*** Opening Dataset excerpts ***

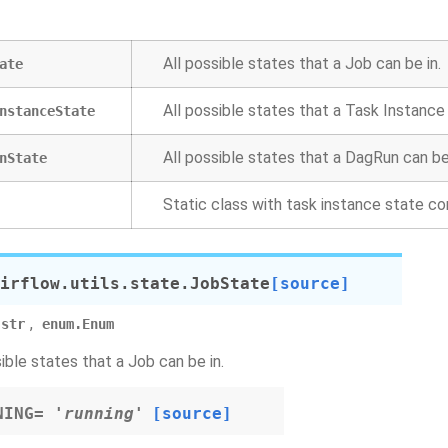
All possible states that a Job can be in.
ate
All possible states that a Task Instance 
nstanceState
All possible states that a DagRun can be 
nState
Static class with task instance state c
irflow.utils.state.
JobState
[source]
,
str
enum.Enum
sible states that a Job can be in.
NING
=
'running'
[source]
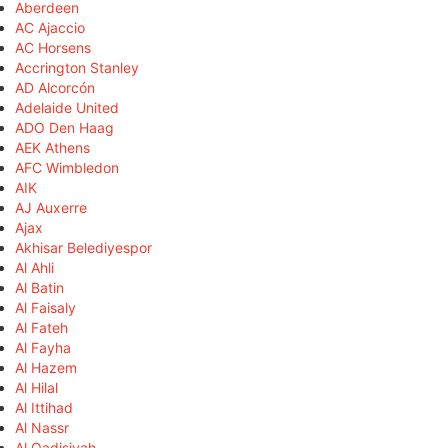
Aberdeen
AC Ajaccio
AC Horsens
Accrington Stanley
AD Alcorcón
Adelaide United
ADO Den Haag
AEK Athens
AFC Wimbledon
AIK
AJ Auxerre
Ajax
Akhisar Belediyespor
Al Ahli
Al Batin
Al Faisaly
Al Fateh
Al Fayha
Al Hazem
Al Hilal
Al Ittihad
Al Nassr
Al Qadisiyah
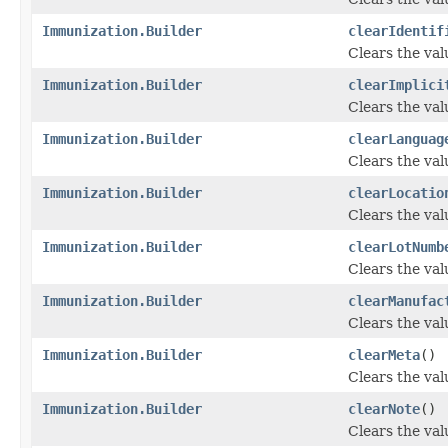
Immunization.Builder
clearIdentif
Clears the valu
Immunization.Builder
clearImplici
Clears the valu
Immunization.Builder
clearLanguag
Clears the valu
Immunization.Builder
clearLocatio
Clears the valu
Immunization.Builder
clearLotNumb
Clears the val
Immunization.Builder
clearManufac
Clears the val
Immunization.Builder
clearMeta
()
Clears the valu
Immunization.Builder
clearNote
()
Clears the valu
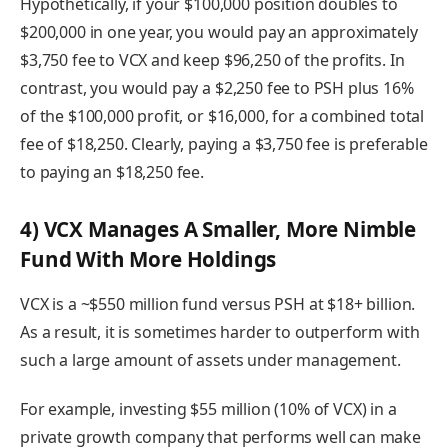
Hypothetically, if your $100,000 position doubles to
$200,000 in one year, you would pay an approximately
$3,750 fee to VCX and keep $96,250 of the profits. In
contrast, you would pay a $2,250 fee to PSH plus 16%
of the $100,000 profit, or $16,000, for a combined total
fee of $18,250. Clearly, paying a $3,750 fee is preferable
to paying an $18,250 fee.
4) VCX Manages A Smaller, More Nimble
Fund With More Holdings
VCX is a ~$550 million fund versus PSH at $18+ billion.
As a result, it is sometimes harder to outperform with
such a large amount of assets under management.
For example, investing $55 million (10% of VCX) in a
private growth company that performs well can make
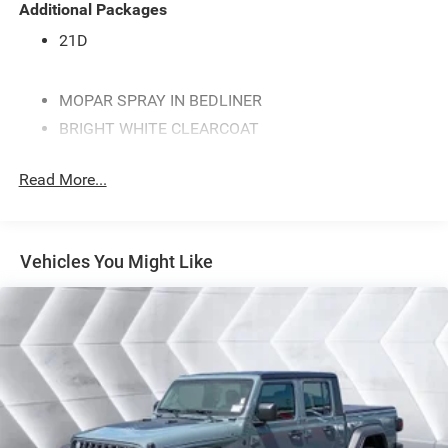
Additional Packages
21D
MOPAR SPRAY IN BEDLINER
BRIGHT WHITE CLEARCOAT
ENGINE: 3.0L I6 HURRICANE SO TWIN TURBO ESS
(STD)
Read More...
MYFLEXCARE SERVICE PLAN
WHEELS: 20 X 9.0 ALUMINUM POLISHED PAINTED -
inc: Bridgestone Brand Tires (STD)
Vehicles You Might Like
QUICK ORDER PACKAGE 21D EXPRESS -inc: Engine:
3.0L I6 Hurricane SO Twin Turbo ESS Transmission:
8-Speed Automatic (8HP75) Front Center Seat
Cushion Storage Front LED Fog Lamps Grille
Surround 1 Body Color Texture 1 Black Black Interior
Accents Bridgestone Brand Tires Body Color Front
Bumper SiriusXM Satellite Radio 2nd Row In Floor
Storage Bins Front & Rear Floor Mats Rear Power
Sliding Window Body Color Rear Bumper w/Step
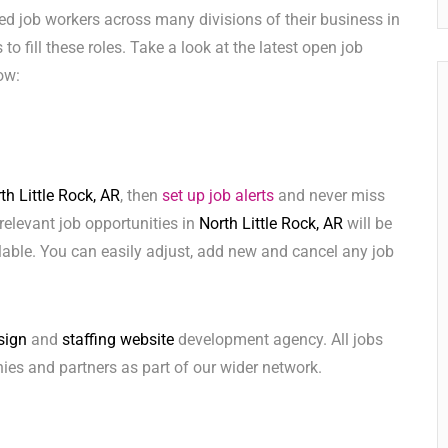
ed job workers across many divisions of their business in
 to fill these roles. Take a look at the latest open job
ow:
th Little Rock, AR
, then
set up job alerts
and never miss
relevant job opportunities in
North Little Rock, AR
will be
lable. You can easily adjust, add new and cancel any job
sign
and
staffing website
development agency. All jobs
ies and partners as part of our wider network.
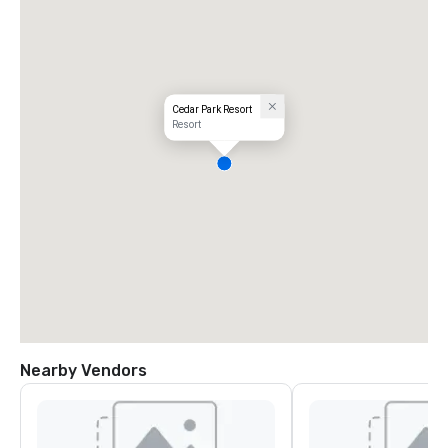
Cedar Park Resort
Resort
Nearby Vendors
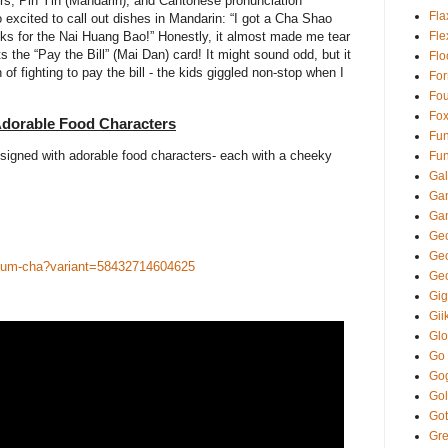
ers, Pin Yin (Mandarin), and Cantonese pronunciation
Fla
o excited to call out dishes in Mandarin: “I got a Cha Shao
ks for the Nai Huang Bao!” Honestly, it almost made me tear
Fl
 the “Pay the Bill” (Mai Dan) card! It might sound odd, but it
Fl
n of fighting to pay the bill - the kids giggled non-stop when I
Fo
Fou
Fo
dorable Food Characters
Fun
esigned with adorable food characters- each with a cheeky
Fun
Gal
Ga
Ga
Gec
Ge
yum-cha?variant=58432714604625
Ge
Gi
Gii
Glo
Go
Go
Gol
Got
Gre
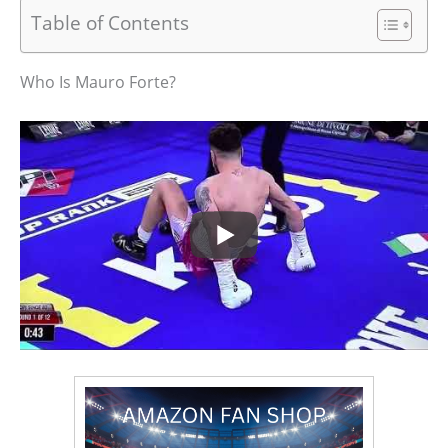
Table of Contents
Who Is Mauro Forte?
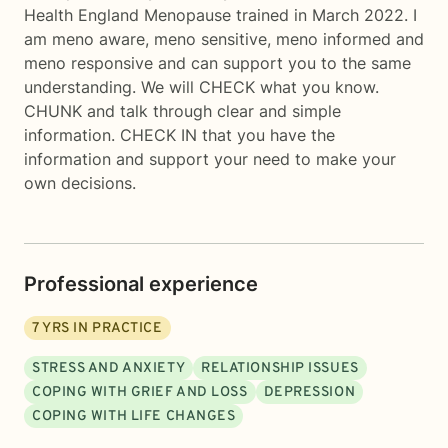
Health England Menopause trained in March 2022. I
am meno aware, meno sensitive, meno informed and
meno responsive and can support you to the same
understanding. We will CHECK what you know.
CHUNK and talk through clear and simple
information. CHECK IN that you have the
information and support your need to make your
own decisions.
Professional experience
7
YRS IN PRACTICE
STRESS AND ANXIETY
RELATIONSHIP ISSUES
COPING WITH GRIEF AND LOSS
DEPRESSION
COPING WITH LIFE CHANGES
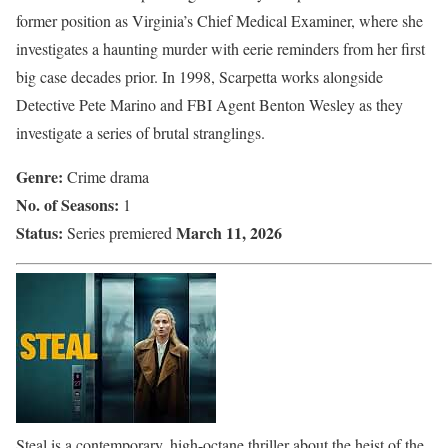
former position as Virginia’s Chief Medical Examiner, where she
investigates a haunting murder with eerie reminders from her first
big case decades prior. In 1998, Scarpetta works alongside
Detective Pete Marino and FBI Agent Benton Wesley as they
investigate a series of brutal stranglings.
Genre:
Crime drama
No. of Seasons:
1
Status:
March 11, 2026
Series premiered
Steal is a contemporary, high-octane thriller about the heist of the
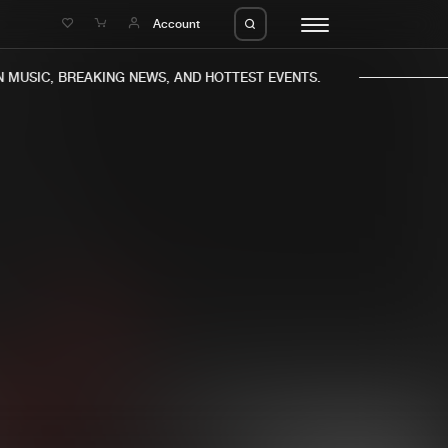
e
Account
MUSIC, BREAKING NEWS, AND HOTTEST EVENTS.
eleases
About us
s
FAQ
s
Advertising
ms
Jobs
es
Contact
da
Login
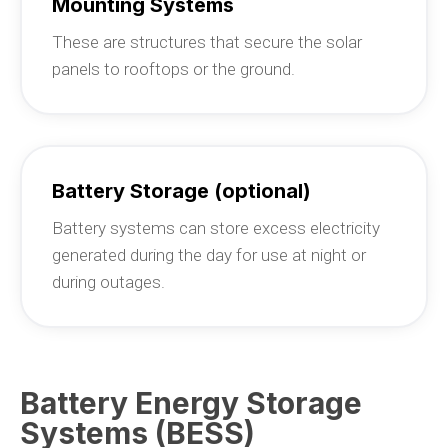
Mounting Systems
These are structures that secure the solar
panels to rooftops or the ground.
Battery Storage (optional)
Battery systems can store excess electricity
generated during the day for use at night or
during outages.
Battery Energy Storage
Systems (BESS)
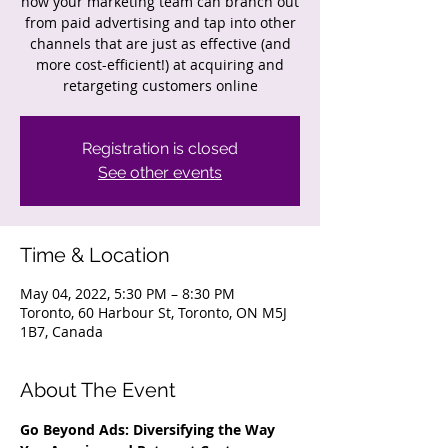
how your marketing team can branch out
from paid advertising and tap into other
channels that are just as effective (and
more cost-efficient!) at acquiring and
retargeting customers online
Registration is closed
See other events
Time & Location
May 04, 2022, 5:30 PM – 8:30 PM
Toronto, 60 Harbour St, Toronto, ON M5J
1B7, Canada
About The Event
Go Beyond Ads: Diversifying the Way 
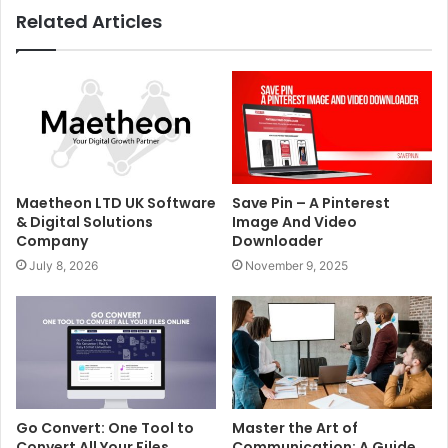
Related Articles
Maetheon LTD UK Software
Save Pin – A Pinterest
& Digital Solutions
Image And Video
Company
Downloader
July 8, 2026
November 9, 2025
Go Convert: One Tool to
Master the Art of
Convert All Your Files
Communication: A Guide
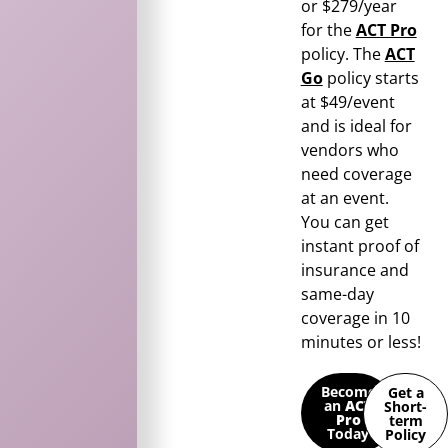
or $279/year
for the
ACT Pro
policy. The
ACT
Go
policy starts
at $49/event
and is ideal for
vendors who
need coverage
at an event.
You can get
instant proof of
insurance and
same-day
coverage in 10
minutes or less!
Become
Get a
an
ACT
Short-
Pro
term
Today
Policy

*** Closing Dataset excerpts ***

Directions — Give back exactly, and solely, the section of the data above bounded by the line containing "AD Alcorcón" and the line containing "contrast, you would", both bounding lines included and pictures omitted.

Worked solution —
AD Alcorcón
Adelaide United
ADO Den Haag
AEK Athens
AFC Wimbledon
AIK
AJ Auxerre
Ajax
Akhisar Belediyespor
Al Ahli
Al Batin
Al Faisaly
Al Fateh
Al Fayha
Al Hazem
Al Hilal
Al Ittihad
Al Nassr
Al Qadisiyah
Immunization.Builder
clearIdentif
Clears the valu
Immunization.Builder
clearImplici
Clears the valu
Immunization.Builder
clearLanguag
Clears the valu
Immunization.Builder
clearLocatio
Clears the valu
Immunization.Builder
clearLotNumb
Clears the val
Immunization.Builder
clearManufac
Clears the val
Immunization.Builder
clearMeta
()
Clears the valu
Immunization.Builder
clearNote
()
Clears the valu
Hypothetically, if your $100,000 position doubles to
$200,000 in one year, you would pay an approximately
$3,750 fee to VCX and keep $96,250 of the profits. In
contrast, you would pay a $2,250 fee to PSH plus 16%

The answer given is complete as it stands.